Saved data entries:
○ ○ ○ ○ ○ ○ ○

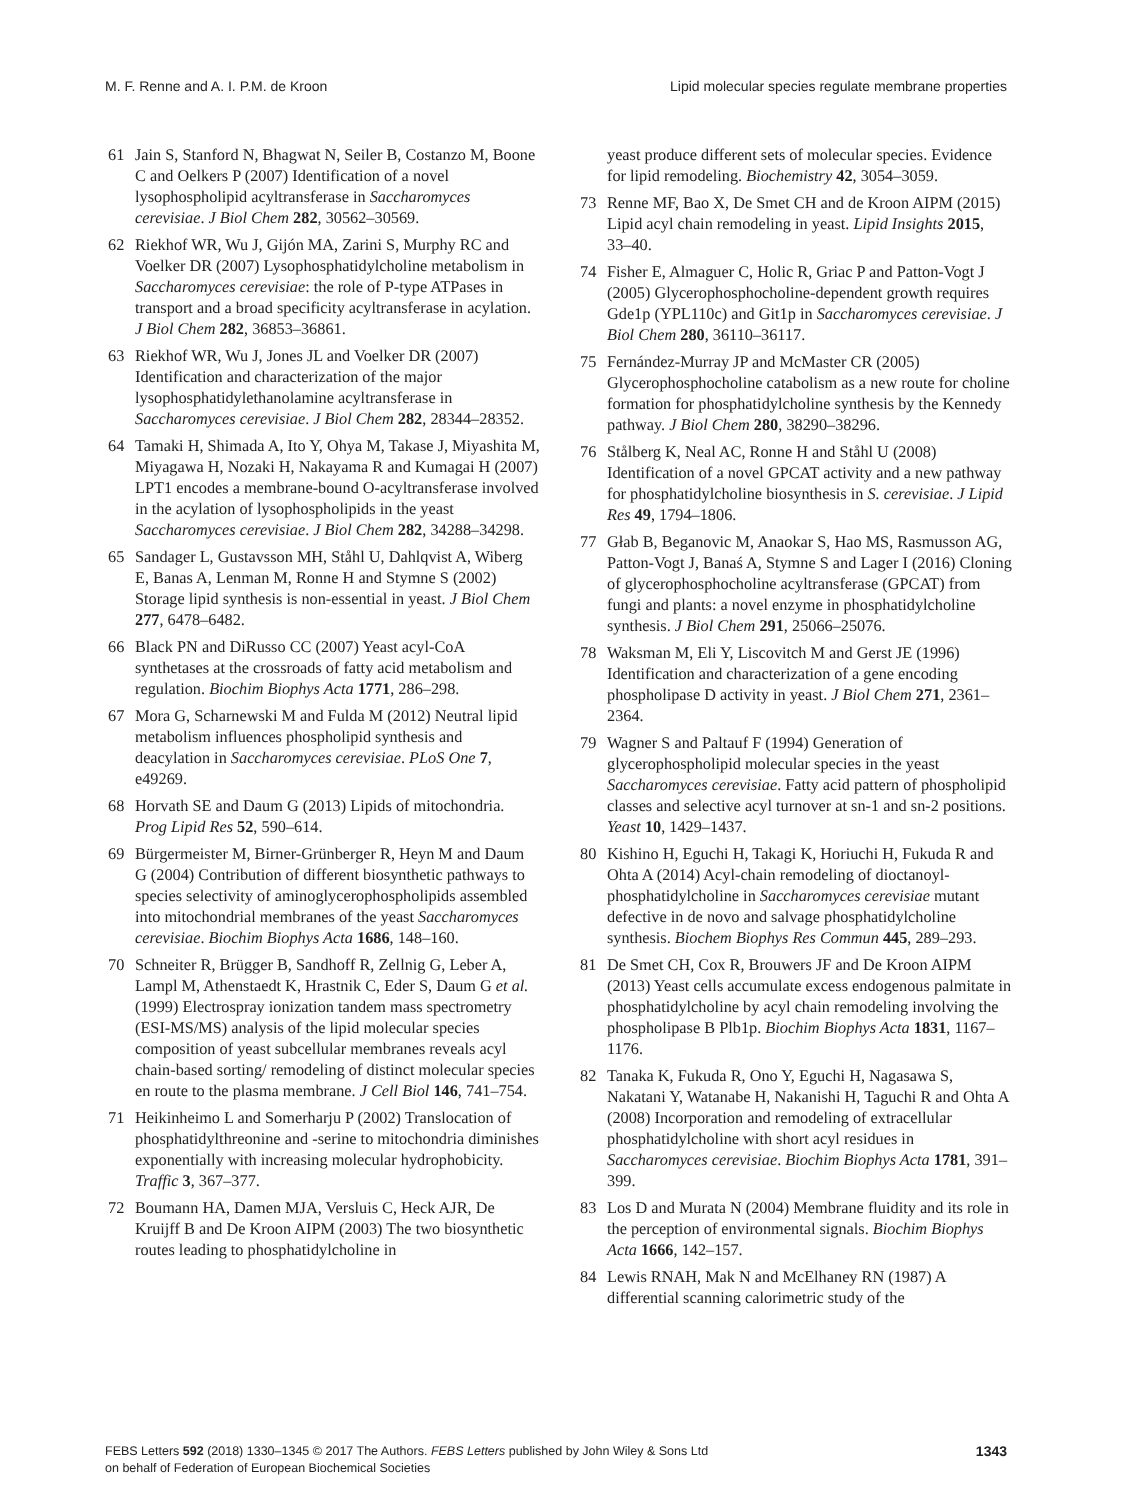M. F. Renne and A. I. P.M. de Kroon Lipid molecular species regulate membrane properties
61 Jain S, Stanford N, Bhagwat N, Seiler B, Costanzo M, Boone C and Oelkers P (2007) Identification of a novel lysophospholipid acyltransferase in Saccharomyces cerevisiae. J Biol Chem 282, 30562–30569.
62 Riekhof WR, Wu J, Gijón MA, Zarini S, Murphy RC and Voelker DR (2007) Lysophosphatidylcholine metabolism in Saccharomyces cerevisiae: the role of P-type ATPases in transport and a broad specificity acyltransferase in acylation. J Biol Chem 282, 36853–36861.
63 Riekhof WR, Wu J, Jones JL and Voelker DR (2007) Identification and characterization of the major lysophosphatidylethanolamine acyltransferase in Saccharomyces cerevisiae. J Biol Chem 282, 28344–28352.
64 Tamaki H, Shimada A, Ito Y, Ohya M, Takase J, Miyashita M, Miyagawa H, Nozaki H, Nakayama R and Kumagai H (2007) LPT1 encodes a membrane-bound O-acyltransferase involved in the acylation of lysophospholipids in the yeast Saccharomyces cerevisiae. J Biol Chem 282, 34288–34298.
65 Sandager L, Gustavsson MH, Ståhl U, Dahlqvist A, Wiberg E, Banas A, Lenman M, Ronne H and Stymne S (2002) Storage lipid synthesis is non-essential in yeast. J Biol Chem 277, 6478–6482.
66 Black PN and DiRusso CC (2007) Yeast acyl-CoA synthetases at the crossroads of fatty acid metabolism and regulation. Biochim Biophys Acta 1771, 286–298.
67 Mora G, Scharnewski M and Fulda M (2012) Neutral lipid metabolism influences phospholipid synthesis and deacylation in Saccharomyces cerevisiae. PLoS One 7, e49269.
68 Horvath SE and Daum G (2013) Lipids of mitochondria. Prog Lipid Res 52, 590–614.
69 Bürgermeister M, Birner-Grünberger R, Heyn M and Daum G (2004) Contribution of different biosynthetic pathways to species selectivity of aminoglycerophospholipids assembled into mitochondrial membranes of the yeast Saccharomyces cerevisiae. Biochim Biophys Acta 1686, 148–160.
70 Schneiter R, Brügger B, Sandhoff R, Zellnig G, Leber A, Lampl M, Athenstaedt K, Hrastnik C, Eder S, Daum G et al. (1999) Electrospray ionization tandem mass spectrometry (ESI-MS/MS) analysis of the lipid molecular species composition of yeast subcellular membranes reveals acyl chain-based sorting/ remodeling of distinct molecular species en route to the plasma membrane. J Cell Biol 146, 741–754.
71 Heikinheimo L and Somerharju P (2002) Translocation of phosphatidylthreonine and -serine to mitochondria diminishes exponentially with increasing molecular hydrophobicity. Traffic 3, 367–377.
72 Boumann HA, Damen MJA, Versluis C, Heck AJR, De Kruijff B and De Kroon AIPM (2003) The two biosynthetic routes leading to phosphatidylcholine in
yeast produce different sets of molecular species. Evidence for lipid remodeling. Biochemistry 42, 3054–3059.
73 Renne MF, Bao X, De Smet CH and de Kroon AIPM (2015) Lipid acyl chain remodeling in yeast. Lipid Insights 2015, 33–40.
74 Fisher E, Almaguer C, Holic R, Griac P and Patton-Vogt J (2005) Glycerophosphocholine-dependent growth requires Gde1p (YPL110c) and Git1p in Saccharomyces cerevisiae. J Biol Chem 280, 36110–36117.
75 Fernández-Murray JP and McMaster CR (2005) Glycerophosphocholine catabolism as a new route for choline formation for phosphatidylcholine synthesis by the Kennedy pathway. J Biol Chem 280, 38290–38296.
76 Stålberg K, Neal AC, Ronne H and Ståhl U (2008) Identification of a novel GPCAT activity and a new pathway for phosphatidylcholine biosynthesis in S. cerevisiae. J Lipid Res 49, 1794–1806.
77 Głab B, Beganovic M, Anaokar S, Hao MS, Rasmusson AG, Patton-Vogt J, Banaś A, Stymne S and Lager I (2016) Cloning of glycerophosphocholine acyltransferase (GPCAT) from fungi and plants: a novel enzyme in phosphatidylcholine synthesis. J Biol Chem 291, 25066–25076.
78 Waksman M, Eli Y, Liscovitch M and Gerst JE (1996) Identification and characterization of a gene encoding phospholipase D activity in yeast. J Biol Chem 271, 2361–2364.
79 Wagner S and Paltauf F (1994) Generation of glycerophospholipid molecular species in the yeast Saccharomyces cerevisiae. Fatty acid pattern of phospholipid classes and selective acyl turnover at sn-1 and sn-2 positions. Yeast 10, 1429–1437.
80 Kishino H, Eguchi H, Takagi K, Horiuchi H, Fukuda R and Ohta A (2014) Acyl-chain remodeling of dioctanoyl-phosphatidylcholine in Saccharomyces cerevisiae mutant defective in de novo and salvage phosphatidylcholine synthesis. Biochem Biophys Res Commun 445, 289–293.
81 De Smet CH, Cox R, Brouwers JF and De Kroon AIPM (2013) Yeast cells accumulate excess endogenous palmitate in phosphatidylcholine by acyl chain remodeling involving the phospholipase B Plb1p. Biochim Biophys Acta 1831, 1167–1176.
82 Tanaka K, Fukuda R, Ono Y, Eguchi H, Nagasawa S, Nakatani Y, Watanabe H, Nakanishi H, Taguchi R and Ohta A (2008) Incorporation and remodeling of extracellular phosphatidylcholine with short acyl residues in Saccharomyces cerevisiae. Biochim Biophys Acta 1781, 391–399.
83 Los D and Murata N (2004) Membrane fluidity and its role in the perception of environmental signals. Biochim Biophys Acta 1666, 142–157.
84 Lewis RNAH, Mak N and McElhaney RN (1987) A differential scanning calorimetric study of the
FEBS Letters 592 (2018) 1330–1345 © 2017 The Authors. FEBS Letters published by John Wiley & Sons Ltd
on behalf of Federation of European Biochemical Societies 1343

○ ○ ○ ○ ○ ○ ○

## TASK DESCRIPTION
Write out the records above exactly. Begin with the first line, end with the line holding "61 Jain S, Stanford", and drop the pictures.

## WRITTEN SOLUTION
M. F. Renne and A. I. P.M. de Kroon Lipid molecular species regulate membrane properties
61 Jain S, Stanford N, Bhagwat N, Seiler B, Costanzo M, Boone C and Oelkers P (2007) Identification of a novel lysophospholipid acyltransferase in Saccharomyces cerevisiae. J Biol Chem 282, 30562–30569.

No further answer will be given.